§ PROBLEM STATEMENT
Everything in the listing below should be repeated exactly, apart from the pictures.

......

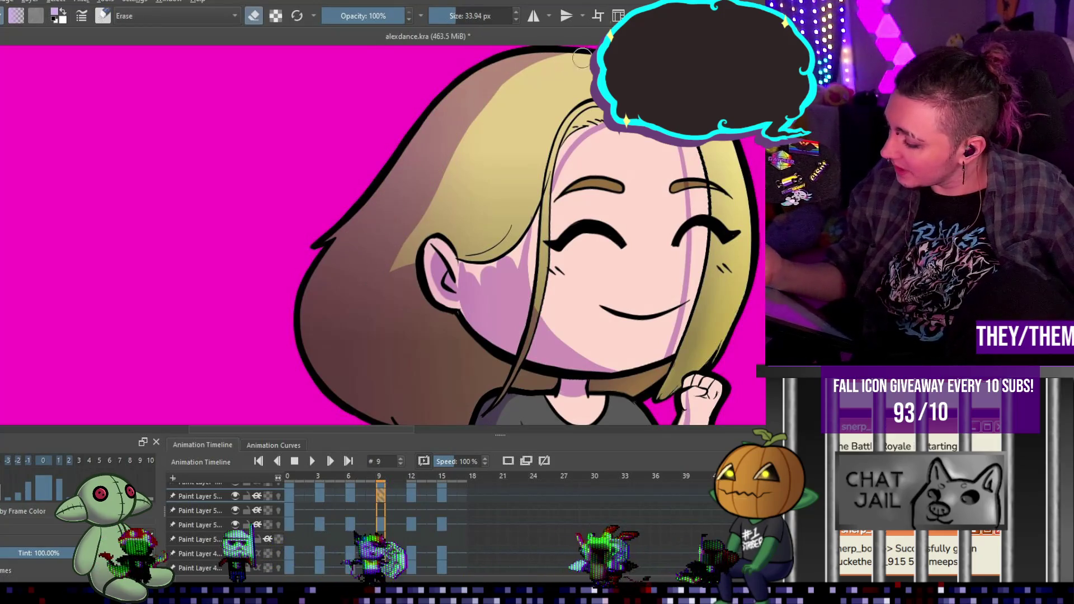
left_click_drag(527, 71, 371, 278)
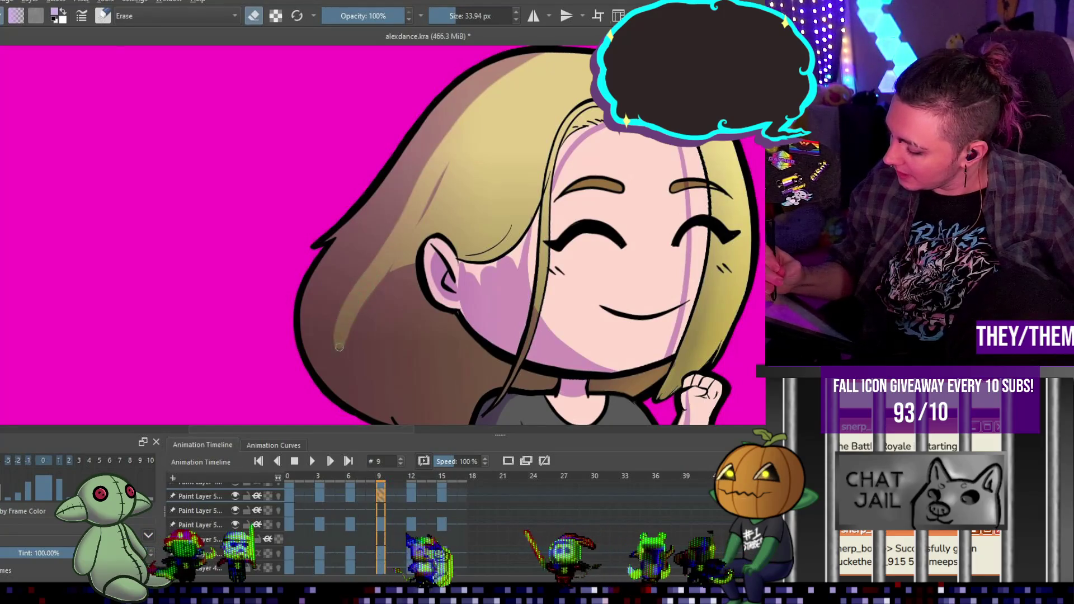
left_click_drag(418, 191, 314, 315)
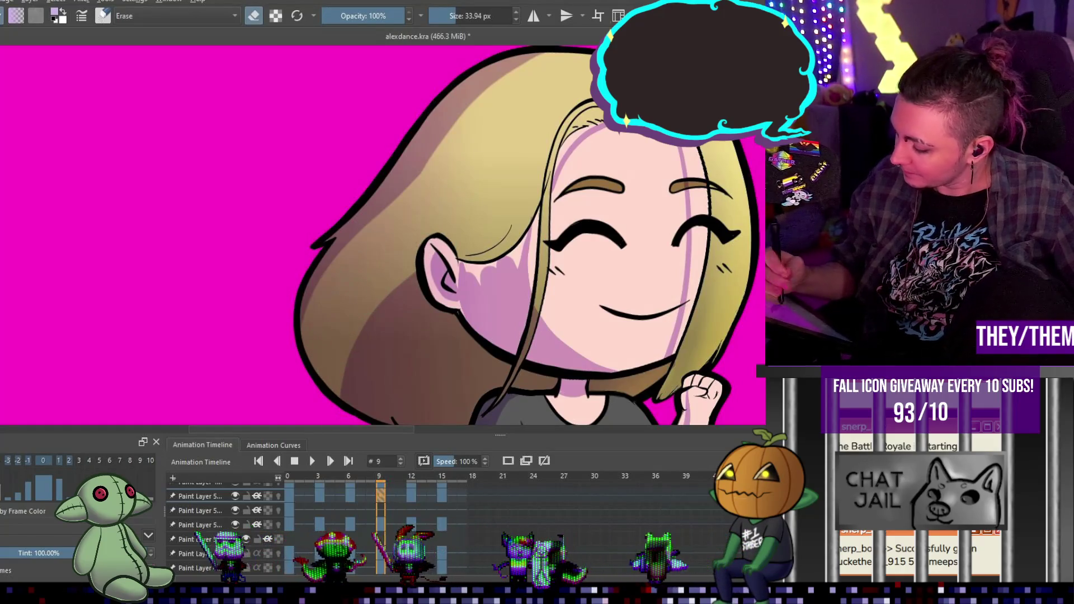
key("e")
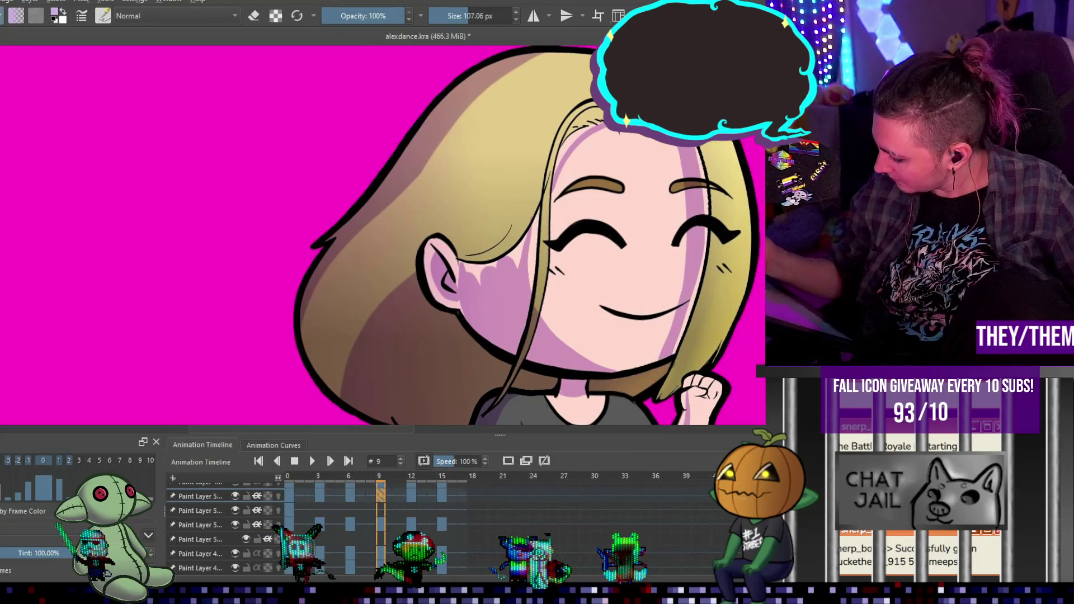
Add a shading stroke down from the hairline and faint shading on the hair behind the ear
key("e")
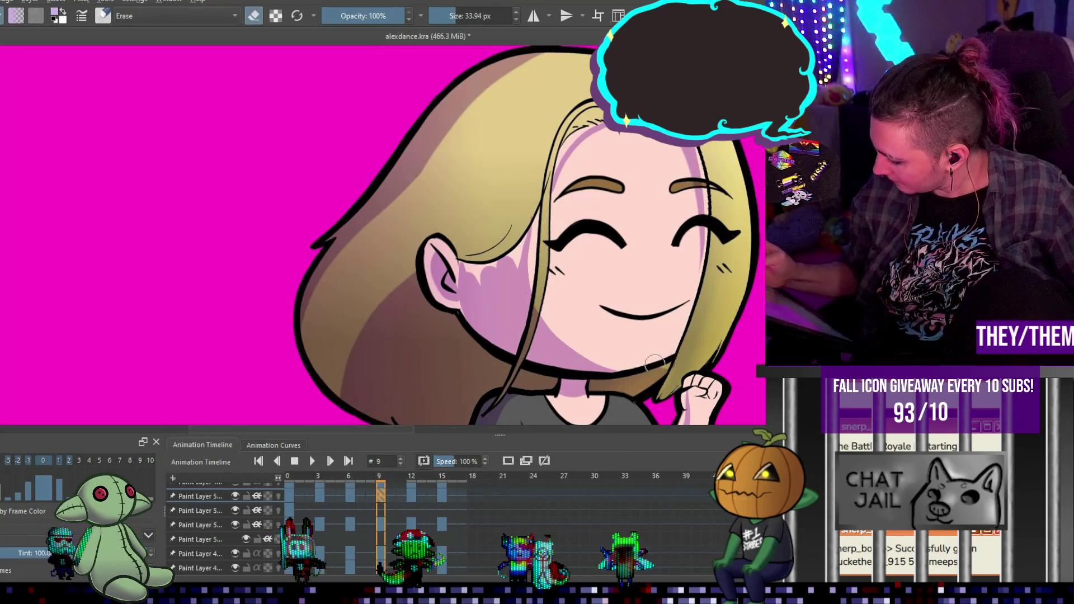
key("e")
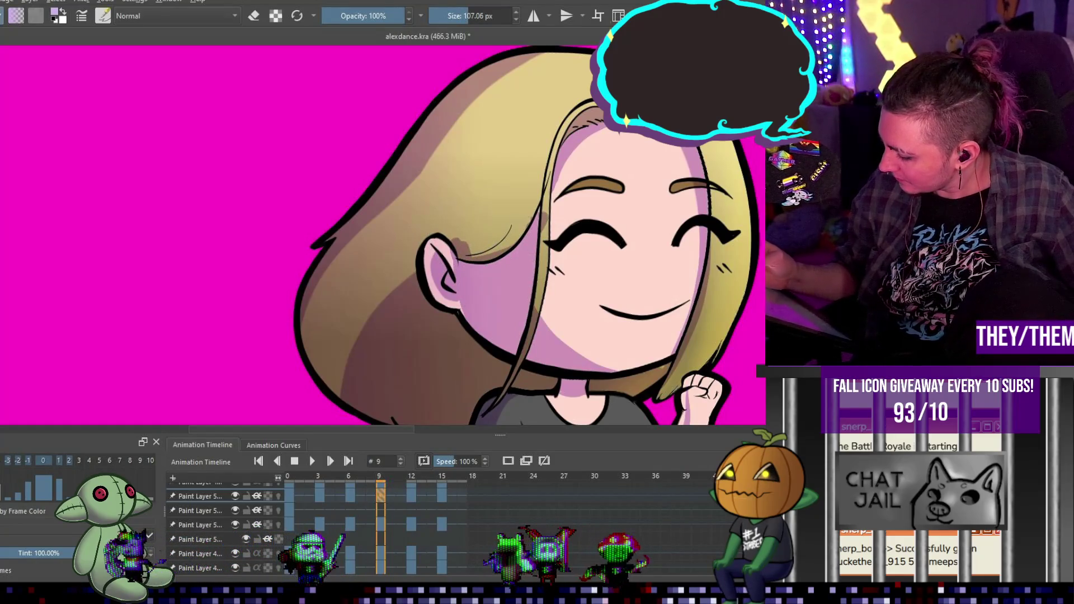
key("e")
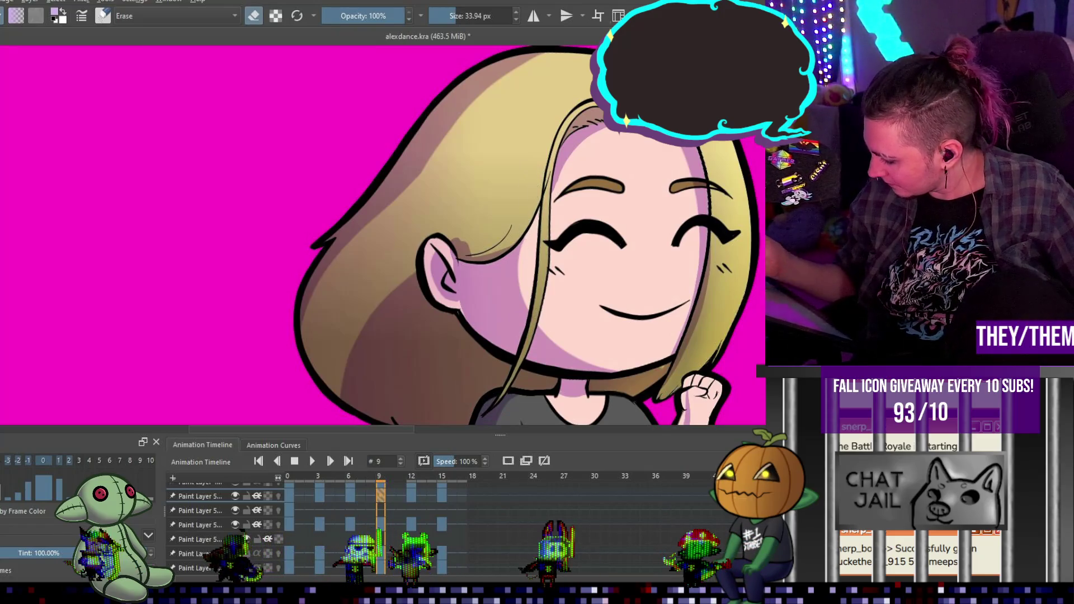
key("e")
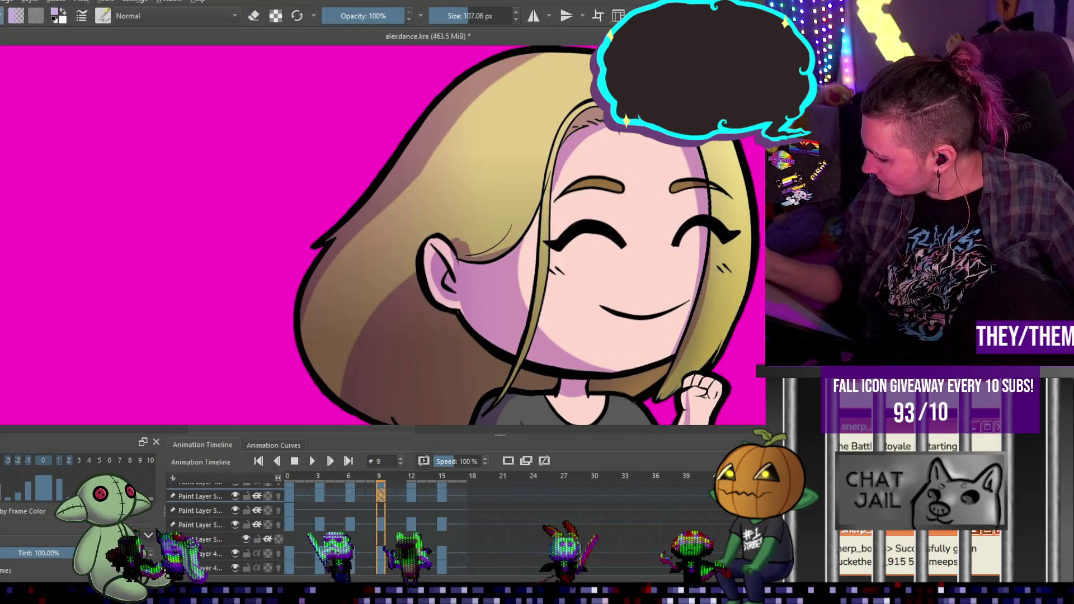
scroll(382, 235, "down", 1)
mouse_move(560, 90)
left_mouse_down()
mouse_move(531, 158)
mouse_move(521, 243)
left_mouse_up()
mouse_move(475, 174)
left_mouse_down()
mouse_move(420, 221)
mouse_move(488, 210)
mouse_move(467, 230)
left_mouse_up()
scroll(631, 283, "down", 3)
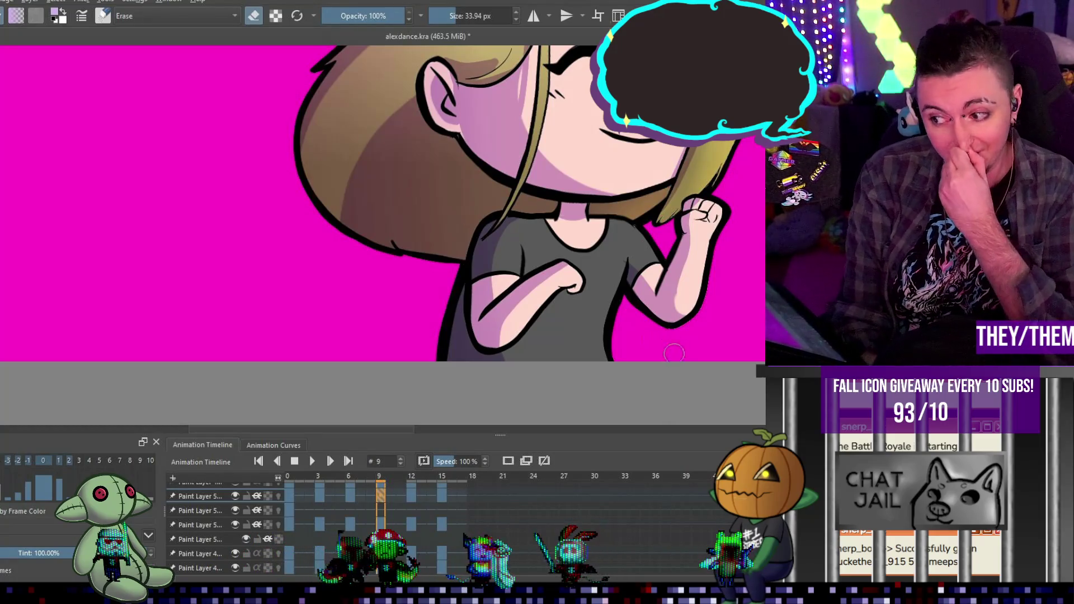
Save alexdance.kra and play the animation back to review the lavender shading
scroll(706, 270, "down", 5)
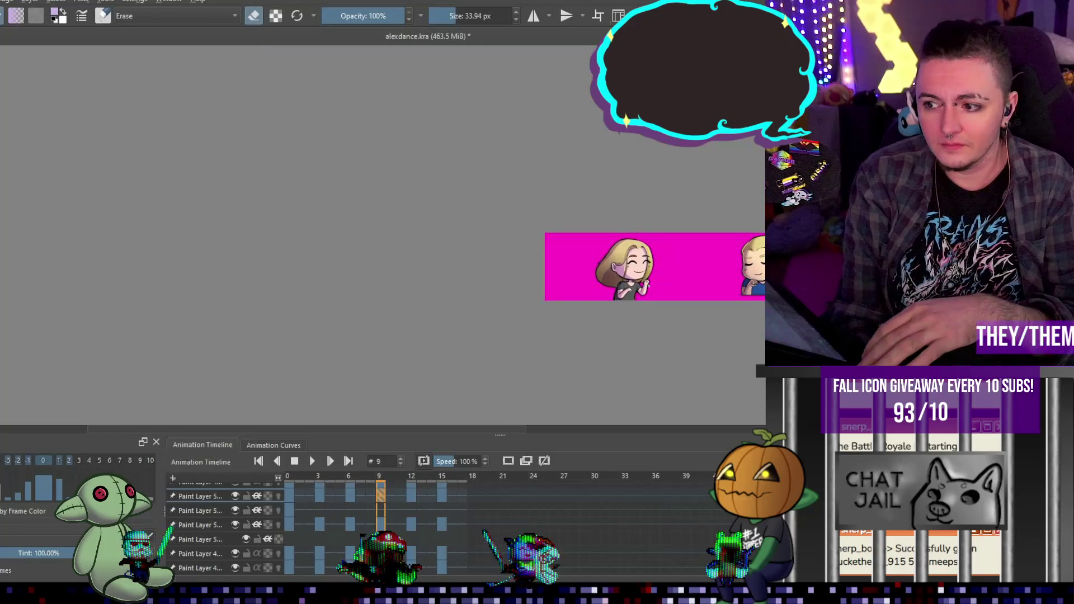
scroll(706, 270, "up", 5)
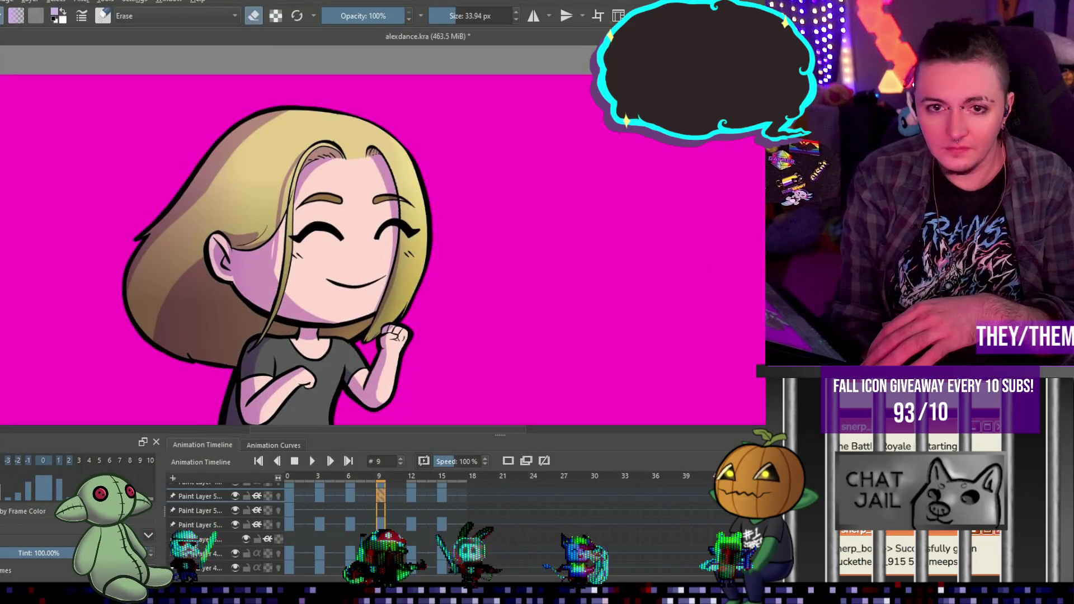
key("ctrl+s")
scroll(122, 147, "down", 4)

......

§ REPLY
left_click_drag(527, 71, 371, 278)
left_click_drag(418, 191, 314, 315)
key("e")
Add a shading stroke down from the hairline and faint shading on the hair behind the ear
key("e")
key("e")
key("e")
key("e")
scroll(382, 235, "down", 1)
mouse_move(560, 90)
left_mouse_down()
mouse_move(531, 158)
mouse_move(521, 243)
left_mouse_up()
mouse_move(475, 174)
left_mouse_down()
mouse_move(420, 221)
mouse_move(488, 210)
mouse_move(467, 230)
left_mouse_up()
scroll(631, 283, "down", 3)
Save alexdance.kra and play the animation back to review the lavender shading
scroll(706, 270, "down", 5)
scroll(706, 270, "up", 5)
key("ctrl+s")
scroll(122, 147, "down", 4)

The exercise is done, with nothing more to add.